MASCOT-Android: A Curated Dataset and Automated Collection Pipeline for Android Malware Source Code Specimens
Pith reviewed 2026-06-27 04:11 UTC · model grok-4.3
The pith
Repository README documentation alone can identify Android malware source code repositories at 96.28% accuracy.
A machine-rendered reading of the paper's core claim, the machinery that carries it, and where it could break.
Core claim
Repository-level documentation alone provides a strong signal for malware source code collection. Our model extracts character-level TF-IDF features from 8,772 malware and 25,747 benign README documents and trains a LinearSVC classifier to distinguish malware repositories. This README-only model achieves an accuracy of 96.28% and an FPR of 1.06% in local evaluation. In addition, the model outputs confidence scores, allowing users to adjust the decision threshold to balance FPR and coverage, which is practical in real-world malware source code collection.
What carries the argument
The README-only classifier that uses character-level TF-IDF features from repository documentation and a LinearSVC model to flag malware repositories, with confidence scores for threshold tuning.

☆ ☆ ☆ ☆ ☆

> **TASKS FOR THIS EXERCISE**
[1] In the summary of the Android malware source code paper, what false positive rate does the README-only model reach in local evaluation?
[2] Write the next part of the summary of the Android malware source code paper, continuing after its final sentence.

> **ENTRIES SUPPLIED**

☆ ☆ ☆ ☆ ☆

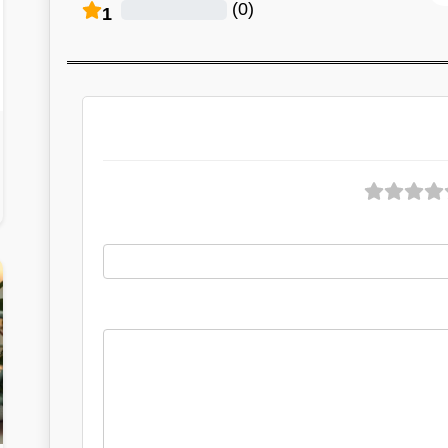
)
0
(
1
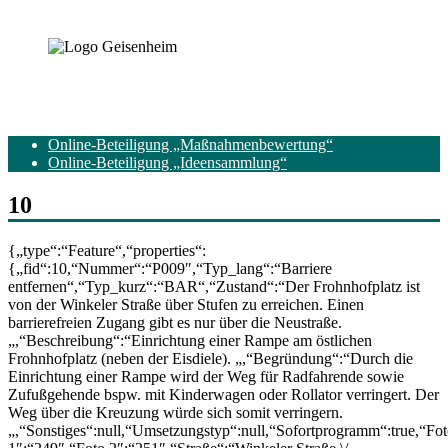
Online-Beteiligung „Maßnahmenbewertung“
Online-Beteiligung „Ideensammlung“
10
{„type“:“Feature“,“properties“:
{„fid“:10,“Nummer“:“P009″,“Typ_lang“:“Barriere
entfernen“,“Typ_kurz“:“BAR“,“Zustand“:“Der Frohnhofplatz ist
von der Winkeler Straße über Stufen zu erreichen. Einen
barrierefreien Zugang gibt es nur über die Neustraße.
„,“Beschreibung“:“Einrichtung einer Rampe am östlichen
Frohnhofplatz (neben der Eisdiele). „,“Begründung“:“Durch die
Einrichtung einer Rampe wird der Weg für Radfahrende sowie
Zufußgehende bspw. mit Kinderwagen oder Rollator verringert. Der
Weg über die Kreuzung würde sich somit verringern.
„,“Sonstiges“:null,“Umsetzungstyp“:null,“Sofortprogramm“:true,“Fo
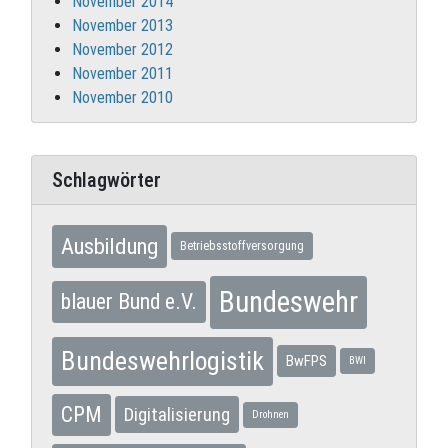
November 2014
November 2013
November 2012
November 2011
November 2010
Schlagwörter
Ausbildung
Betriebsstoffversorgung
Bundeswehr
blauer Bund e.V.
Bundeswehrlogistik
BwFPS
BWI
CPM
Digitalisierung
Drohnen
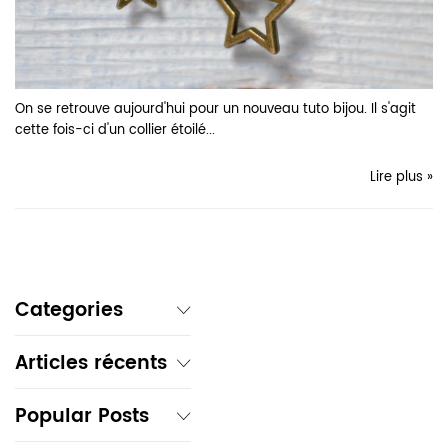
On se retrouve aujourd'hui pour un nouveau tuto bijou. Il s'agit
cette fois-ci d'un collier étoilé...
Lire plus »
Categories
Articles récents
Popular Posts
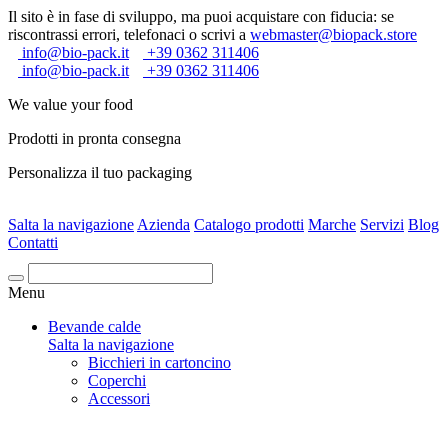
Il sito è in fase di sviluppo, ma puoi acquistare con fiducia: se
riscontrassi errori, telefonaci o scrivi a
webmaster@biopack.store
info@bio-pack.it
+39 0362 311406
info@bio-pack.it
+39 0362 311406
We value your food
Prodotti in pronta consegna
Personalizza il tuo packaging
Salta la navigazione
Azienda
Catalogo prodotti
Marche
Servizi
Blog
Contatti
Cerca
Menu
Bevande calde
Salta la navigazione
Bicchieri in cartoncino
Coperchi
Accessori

☆ ☆ ☆ ☆ ☆

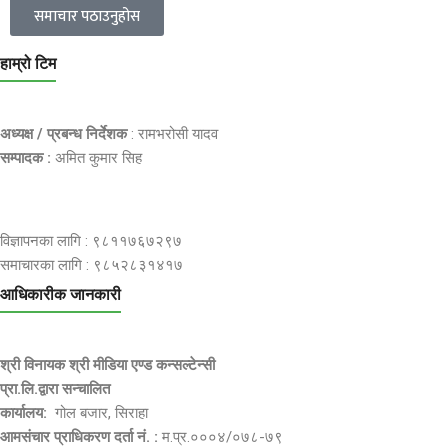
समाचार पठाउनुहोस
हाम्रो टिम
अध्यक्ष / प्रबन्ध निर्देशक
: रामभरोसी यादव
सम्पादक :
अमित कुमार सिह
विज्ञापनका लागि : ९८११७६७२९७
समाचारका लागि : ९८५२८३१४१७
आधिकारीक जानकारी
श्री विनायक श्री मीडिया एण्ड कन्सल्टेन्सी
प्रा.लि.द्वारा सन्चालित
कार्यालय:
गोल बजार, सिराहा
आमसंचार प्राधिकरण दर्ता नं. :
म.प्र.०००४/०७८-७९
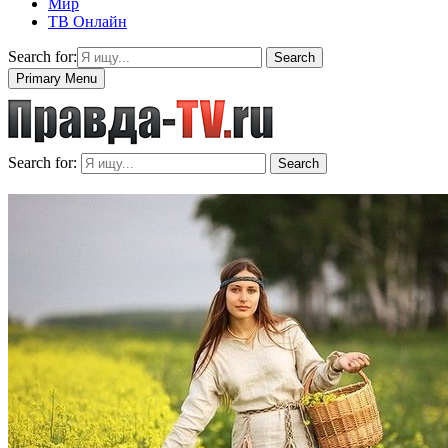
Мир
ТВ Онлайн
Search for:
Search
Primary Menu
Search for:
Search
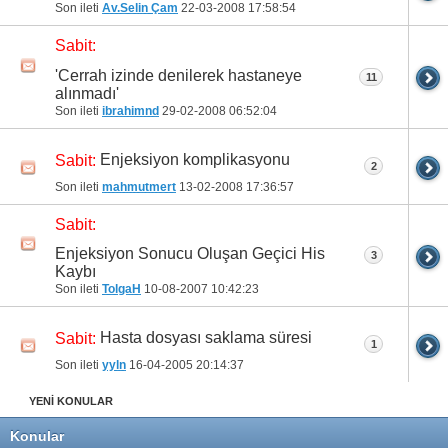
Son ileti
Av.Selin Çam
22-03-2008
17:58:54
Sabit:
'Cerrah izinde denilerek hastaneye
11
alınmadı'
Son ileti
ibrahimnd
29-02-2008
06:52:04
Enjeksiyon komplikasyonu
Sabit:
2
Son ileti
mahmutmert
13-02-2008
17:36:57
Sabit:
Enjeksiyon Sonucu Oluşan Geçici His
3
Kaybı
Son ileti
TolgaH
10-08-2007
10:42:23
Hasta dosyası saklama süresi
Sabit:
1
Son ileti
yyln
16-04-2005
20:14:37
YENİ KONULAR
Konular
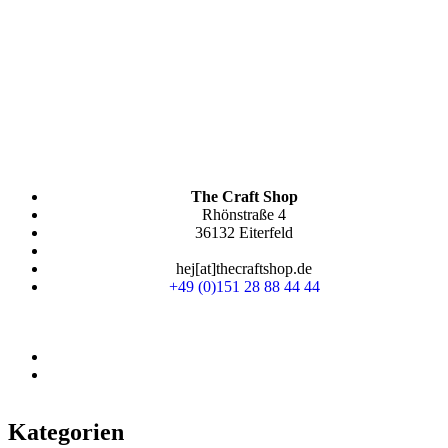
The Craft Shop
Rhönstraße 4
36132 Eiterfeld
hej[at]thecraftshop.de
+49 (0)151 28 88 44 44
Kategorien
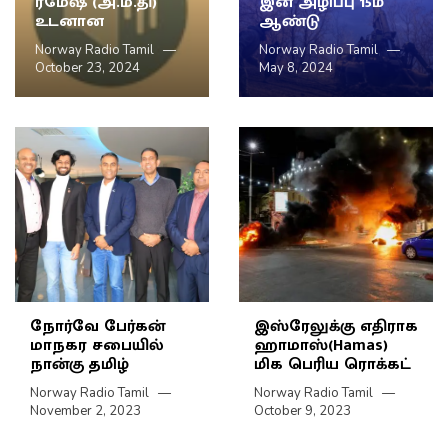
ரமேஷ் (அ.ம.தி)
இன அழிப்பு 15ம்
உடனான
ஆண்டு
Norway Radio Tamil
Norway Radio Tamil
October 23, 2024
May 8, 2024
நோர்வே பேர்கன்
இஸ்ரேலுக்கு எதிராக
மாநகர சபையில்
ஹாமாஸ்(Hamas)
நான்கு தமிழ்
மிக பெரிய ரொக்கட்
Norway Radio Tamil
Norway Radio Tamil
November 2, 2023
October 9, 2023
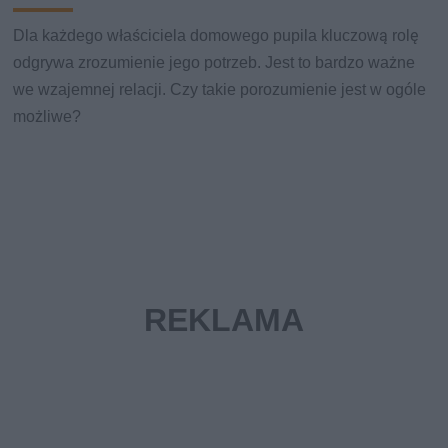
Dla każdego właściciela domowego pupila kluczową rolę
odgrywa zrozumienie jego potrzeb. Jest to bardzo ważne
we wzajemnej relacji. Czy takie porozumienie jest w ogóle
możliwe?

☆ ☆ ☆ ☆ ☆

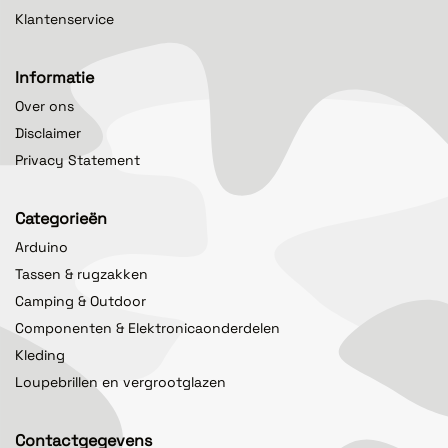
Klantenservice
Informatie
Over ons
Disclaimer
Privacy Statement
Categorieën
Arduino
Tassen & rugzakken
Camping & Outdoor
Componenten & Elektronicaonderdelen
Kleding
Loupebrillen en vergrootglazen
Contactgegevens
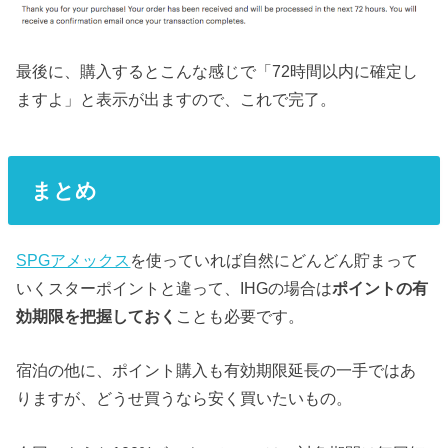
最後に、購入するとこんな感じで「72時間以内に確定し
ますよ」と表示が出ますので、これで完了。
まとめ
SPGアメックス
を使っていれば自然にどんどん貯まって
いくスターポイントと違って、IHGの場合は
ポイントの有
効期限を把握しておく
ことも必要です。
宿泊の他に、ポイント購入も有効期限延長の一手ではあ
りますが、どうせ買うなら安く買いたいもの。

☆ ☆ ☆ ☆ ☆

> **WRITTEN RESPONSES**
[1] The README-only model reaches a false positive rate of 1.06%.

[2]
If this is right
- An automated pipeline can collect and maintain large-scale Android malware source code datasets from GitHub.
- Confidence scores let practitioners raise or lower the decision threshold to trade coverage against false positives.
- Source-code datasets built this way reflect attacker intent more directly than binary or decompiled artifacts.
- The same documentation-based approach can reduce the cost of curating malware specimens over time.
Where Pith is reading between the lines
- The method could be tested on repositories for other platforms such as Windows or Linux malware to check generality.
- Pairing the README classifier with static code analysis might add a second validation layer before inclusion in the dataset.
- Large source-code collections produced by the pipeline could serve as training data for improved malware detection models.
Load-bearing premise
The ground-truth labels assigned to the 8,772 malware and 25,747 benign repositories used for training and testing are accurate and free of selection bias.
What would settle it
Manual inspection of a random sample of repositories the model labels as malware that reveals a high rate of clearly benign projects would show the README signal is not reliable.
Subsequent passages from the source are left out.